[Start of section]

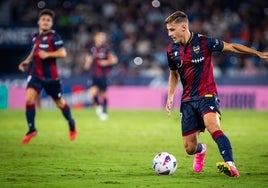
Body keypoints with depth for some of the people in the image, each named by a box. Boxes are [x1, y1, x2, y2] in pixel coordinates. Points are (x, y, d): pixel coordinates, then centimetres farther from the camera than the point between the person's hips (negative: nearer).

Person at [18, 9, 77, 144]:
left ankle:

[End of section]

■ TASK OBJECTIVE
Reproduce the material above, renaming each "pixel coordinates" to "image coordinates" and keeping every other character the same. Omit the pictures from the output.

■ OUTPUT FOR THIS EXERCISE
Body keypoints with depth for some of the people in the image, each named by a box. Boxes are [x1, y1, x2, y2] in image coordinates. Points are (x, y, d): image coordinates, then centimetres farther from the camera than the point between the person's hips (negative: nearer).

Person at [18, 9, 77, 144]:
left ankle:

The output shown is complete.